Institusion
INSTITUT FILSAFAT DAN TEKNOLOGI KREATIF LEDALERO
Author
BHAJO, Yoseph
Subject
253 Kantor dan pekerjaan pastoral (teologi pastoral)
Datestamp
2024-06-03 01:26:29
Abstract :
Tujuan penulisan skripsi ini ialah menelaah dan mengkaji kesadaran hati para anggota Gereja, khususnya para Karmelit terhadap hakikat panggilannya bagi kaum miskin dengan berpedoman pada Konstitusi Pastoral Gaudium et Spes artikel No. 14-17, 27 dan 32. Isi dokumen Gaudium et Spes secara umum berbicara tentang Gereja dalam hubungannya dengan dunia yang mengacu pada hubungan solidaritas, terutama ketika berhadapan dengan fenomena dunia yang menampilkan berbagai persoalan, diantaranya ialah berkaitan dengan martabat pribadi manusia yang mengancam eksistensinya dalam dunia saat ini. Solidaritas merupakan sarana yang mampu menjembatani antara Gereja dan dunia agar manusia secara utuh dan bebas menemukan eksistensinya sebagai manusia di dalam dunia.

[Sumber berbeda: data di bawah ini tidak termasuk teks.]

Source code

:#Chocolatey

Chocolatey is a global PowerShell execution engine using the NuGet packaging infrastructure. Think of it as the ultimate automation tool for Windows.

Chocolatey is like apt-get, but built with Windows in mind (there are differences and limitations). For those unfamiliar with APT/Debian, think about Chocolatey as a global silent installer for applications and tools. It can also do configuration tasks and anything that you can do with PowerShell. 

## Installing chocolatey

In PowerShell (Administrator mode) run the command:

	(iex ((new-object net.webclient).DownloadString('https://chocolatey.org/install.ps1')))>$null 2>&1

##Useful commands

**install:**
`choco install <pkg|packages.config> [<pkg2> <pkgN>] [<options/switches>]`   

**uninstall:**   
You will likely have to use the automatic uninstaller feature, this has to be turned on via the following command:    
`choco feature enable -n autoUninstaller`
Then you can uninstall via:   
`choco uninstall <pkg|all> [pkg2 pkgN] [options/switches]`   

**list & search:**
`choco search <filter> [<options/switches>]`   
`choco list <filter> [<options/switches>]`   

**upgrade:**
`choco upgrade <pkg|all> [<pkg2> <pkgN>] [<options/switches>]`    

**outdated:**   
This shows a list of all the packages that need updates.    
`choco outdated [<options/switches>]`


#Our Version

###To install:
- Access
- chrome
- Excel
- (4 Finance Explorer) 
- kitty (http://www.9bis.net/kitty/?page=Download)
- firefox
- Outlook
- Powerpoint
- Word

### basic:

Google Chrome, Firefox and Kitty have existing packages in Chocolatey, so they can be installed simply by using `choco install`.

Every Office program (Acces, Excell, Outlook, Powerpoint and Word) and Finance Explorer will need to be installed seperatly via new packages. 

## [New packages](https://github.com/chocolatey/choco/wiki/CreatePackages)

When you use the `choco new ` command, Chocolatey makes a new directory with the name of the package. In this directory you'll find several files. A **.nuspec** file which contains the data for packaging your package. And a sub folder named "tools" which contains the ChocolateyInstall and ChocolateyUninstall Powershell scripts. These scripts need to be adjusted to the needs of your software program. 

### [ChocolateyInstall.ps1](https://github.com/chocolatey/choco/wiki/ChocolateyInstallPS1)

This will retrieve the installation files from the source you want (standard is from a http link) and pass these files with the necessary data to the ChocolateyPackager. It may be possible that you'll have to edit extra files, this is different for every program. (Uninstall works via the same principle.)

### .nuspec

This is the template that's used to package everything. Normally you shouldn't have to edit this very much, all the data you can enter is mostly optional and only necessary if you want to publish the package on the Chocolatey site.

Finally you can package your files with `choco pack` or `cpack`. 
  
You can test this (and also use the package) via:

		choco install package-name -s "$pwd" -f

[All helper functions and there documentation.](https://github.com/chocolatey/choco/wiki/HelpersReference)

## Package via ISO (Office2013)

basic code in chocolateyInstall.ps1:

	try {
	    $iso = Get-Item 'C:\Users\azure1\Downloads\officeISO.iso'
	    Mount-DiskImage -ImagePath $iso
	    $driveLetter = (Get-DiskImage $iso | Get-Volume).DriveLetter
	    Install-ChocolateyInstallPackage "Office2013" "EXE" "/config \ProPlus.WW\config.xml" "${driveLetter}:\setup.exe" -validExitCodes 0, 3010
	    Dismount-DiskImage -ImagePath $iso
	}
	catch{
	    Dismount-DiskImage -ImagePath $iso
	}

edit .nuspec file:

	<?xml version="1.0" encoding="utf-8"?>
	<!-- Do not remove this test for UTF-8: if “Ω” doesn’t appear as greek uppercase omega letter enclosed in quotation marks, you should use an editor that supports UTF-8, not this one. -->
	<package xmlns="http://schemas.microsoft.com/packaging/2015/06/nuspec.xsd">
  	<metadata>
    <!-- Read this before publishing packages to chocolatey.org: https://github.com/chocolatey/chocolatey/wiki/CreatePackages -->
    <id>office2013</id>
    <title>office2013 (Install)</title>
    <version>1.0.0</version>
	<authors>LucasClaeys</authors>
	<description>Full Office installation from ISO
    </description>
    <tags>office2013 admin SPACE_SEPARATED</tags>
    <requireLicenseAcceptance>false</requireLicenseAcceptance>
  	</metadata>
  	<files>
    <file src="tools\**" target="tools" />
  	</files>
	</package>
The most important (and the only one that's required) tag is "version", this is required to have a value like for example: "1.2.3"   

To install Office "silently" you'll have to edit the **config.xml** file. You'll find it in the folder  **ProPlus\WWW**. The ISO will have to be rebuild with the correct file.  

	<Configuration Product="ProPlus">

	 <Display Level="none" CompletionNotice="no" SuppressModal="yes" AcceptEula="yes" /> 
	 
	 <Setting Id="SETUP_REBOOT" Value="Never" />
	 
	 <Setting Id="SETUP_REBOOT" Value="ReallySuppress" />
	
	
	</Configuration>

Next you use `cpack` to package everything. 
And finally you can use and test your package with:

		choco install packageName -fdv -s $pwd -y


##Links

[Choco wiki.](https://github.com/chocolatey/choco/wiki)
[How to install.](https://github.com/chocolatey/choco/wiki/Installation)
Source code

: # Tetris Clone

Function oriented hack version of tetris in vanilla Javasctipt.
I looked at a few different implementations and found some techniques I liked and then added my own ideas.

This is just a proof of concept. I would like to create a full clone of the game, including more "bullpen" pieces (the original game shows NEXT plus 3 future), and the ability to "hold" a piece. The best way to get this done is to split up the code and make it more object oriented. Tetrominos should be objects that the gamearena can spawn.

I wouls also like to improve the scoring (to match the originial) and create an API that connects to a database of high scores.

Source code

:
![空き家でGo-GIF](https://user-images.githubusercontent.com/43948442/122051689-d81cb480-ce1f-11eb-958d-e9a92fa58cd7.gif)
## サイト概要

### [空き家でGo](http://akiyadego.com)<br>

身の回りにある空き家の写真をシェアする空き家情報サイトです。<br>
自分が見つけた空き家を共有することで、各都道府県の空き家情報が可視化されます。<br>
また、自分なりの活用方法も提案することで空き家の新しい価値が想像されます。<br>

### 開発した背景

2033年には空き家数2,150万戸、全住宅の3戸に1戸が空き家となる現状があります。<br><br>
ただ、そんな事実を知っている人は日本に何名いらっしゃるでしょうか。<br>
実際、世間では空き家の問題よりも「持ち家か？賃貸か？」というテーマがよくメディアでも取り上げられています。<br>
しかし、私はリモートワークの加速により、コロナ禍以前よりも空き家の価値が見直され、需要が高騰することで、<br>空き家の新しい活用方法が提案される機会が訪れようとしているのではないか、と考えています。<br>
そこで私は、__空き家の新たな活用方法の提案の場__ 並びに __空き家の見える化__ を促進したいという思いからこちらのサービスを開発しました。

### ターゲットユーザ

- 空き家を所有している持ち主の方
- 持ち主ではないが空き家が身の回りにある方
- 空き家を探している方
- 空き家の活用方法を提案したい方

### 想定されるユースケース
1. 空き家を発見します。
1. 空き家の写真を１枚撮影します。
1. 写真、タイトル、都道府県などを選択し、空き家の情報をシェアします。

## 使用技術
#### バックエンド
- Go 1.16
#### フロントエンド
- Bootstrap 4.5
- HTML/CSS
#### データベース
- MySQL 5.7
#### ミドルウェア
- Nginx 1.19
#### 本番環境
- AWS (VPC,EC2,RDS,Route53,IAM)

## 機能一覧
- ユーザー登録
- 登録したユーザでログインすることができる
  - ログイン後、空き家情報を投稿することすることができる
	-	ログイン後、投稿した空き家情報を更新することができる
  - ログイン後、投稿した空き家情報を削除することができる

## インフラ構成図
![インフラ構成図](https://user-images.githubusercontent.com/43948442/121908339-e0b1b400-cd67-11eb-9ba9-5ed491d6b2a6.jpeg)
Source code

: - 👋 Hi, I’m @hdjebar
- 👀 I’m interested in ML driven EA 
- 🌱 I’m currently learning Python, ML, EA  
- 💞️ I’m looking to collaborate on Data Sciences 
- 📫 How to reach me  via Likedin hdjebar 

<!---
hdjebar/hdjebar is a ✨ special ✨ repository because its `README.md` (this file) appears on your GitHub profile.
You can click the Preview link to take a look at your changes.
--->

Metode yang dipakai dalam penelitian ini ialah deskriptif kualitatif dan deskriptif kuantitatif. Deskriptif kualitatif ialah dengan cara pendekatan studi pustaka yang dilakukan dengan mengumpulkan berbagai literatur melalui: buku-buku, kamus, dokumen-dokumen gereja, majalah, jurnal, artikel, manuskrip dan ditunjang dengan pengamatan maupun pengalaman langsung penulis ketika terjun di tengah umat. Sedangkan deskriptif kuantitatif ialah dengan cara penelitian lapangan yakni dengan menggunakan teknik wawancara.

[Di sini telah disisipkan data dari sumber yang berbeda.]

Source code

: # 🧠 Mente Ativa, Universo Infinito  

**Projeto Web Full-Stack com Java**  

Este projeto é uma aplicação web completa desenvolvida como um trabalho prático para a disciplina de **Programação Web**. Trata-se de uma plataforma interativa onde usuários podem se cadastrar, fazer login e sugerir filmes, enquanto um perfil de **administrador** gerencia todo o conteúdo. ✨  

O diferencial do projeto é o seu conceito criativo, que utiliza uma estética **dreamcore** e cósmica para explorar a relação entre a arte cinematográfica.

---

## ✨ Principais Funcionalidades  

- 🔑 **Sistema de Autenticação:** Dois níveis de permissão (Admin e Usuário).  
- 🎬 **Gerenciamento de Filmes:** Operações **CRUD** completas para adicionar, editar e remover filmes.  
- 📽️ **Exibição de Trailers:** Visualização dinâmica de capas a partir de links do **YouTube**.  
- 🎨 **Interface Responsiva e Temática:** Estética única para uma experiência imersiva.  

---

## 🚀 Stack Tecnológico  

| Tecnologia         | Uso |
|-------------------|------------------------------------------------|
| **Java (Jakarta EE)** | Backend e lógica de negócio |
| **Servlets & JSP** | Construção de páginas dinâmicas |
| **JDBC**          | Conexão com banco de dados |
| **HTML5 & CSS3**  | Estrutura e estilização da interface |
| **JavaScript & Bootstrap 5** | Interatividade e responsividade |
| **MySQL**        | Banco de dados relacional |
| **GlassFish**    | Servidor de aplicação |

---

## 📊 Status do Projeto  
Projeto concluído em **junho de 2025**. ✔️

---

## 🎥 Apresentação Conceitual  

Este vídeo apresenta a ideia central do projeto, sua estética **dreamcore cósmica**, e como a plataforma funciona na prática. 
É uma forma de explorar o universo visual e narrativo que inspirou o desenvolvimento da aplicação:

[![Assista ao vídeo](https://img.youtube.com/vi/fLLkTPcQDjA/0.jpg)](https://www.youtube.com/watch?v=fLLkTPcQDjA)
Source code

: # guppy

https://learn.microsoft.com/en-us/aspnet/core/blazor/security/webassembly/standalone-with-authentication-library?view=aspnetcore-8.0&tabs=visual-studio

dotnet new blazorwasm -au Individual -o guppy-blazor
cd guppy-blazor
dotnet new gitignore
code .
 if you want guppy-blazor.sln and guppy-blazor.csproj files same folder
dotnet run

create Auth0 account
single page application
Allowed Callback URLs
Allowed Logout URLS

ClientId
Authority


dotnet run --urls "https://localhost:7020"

Berdasarkan kajian teologis tentang solidaritas terhadap kaum miskin yang berpedomankan pada dokumen Gaudium Et Spes Artikel No. 14-17, 27 dan 32 bagi karya pastoral Para Karmelit menggarisbawahi bahwa aksi solidaritas merupakan sesuatu yang urgen di dunia saat ini. Solidaritas dianggap urgen oleh karena martabat manusia sebagai pribadi telah direnggut oleh mobilitas perubahan yang terjadi akibat rasionalitas dan kebebasan yang tidak dapat dikekang. Maka kehadiran solidaritas hendak menempatkan kembali peranan Gereja di tengah dunia dengan berlandaskan pada solidaritas Kristus. Solidaritas mutlak dilakukan agar terciptanya kesatuan antara Gereja dan dunia yang merupakan harapan dari terbentuknya dokumen konstitusi Gaudium et Spes. Gaudium et Spes berisikan tentang kegembiraanan dan harapan, duka dan kecemasan orang-orang zaman sekarang terutama kaum miskin dan siapa saja yang menderita, yang juga merupakan kegembiraan dan harapan, duka dan kecemasan para murid Kristus.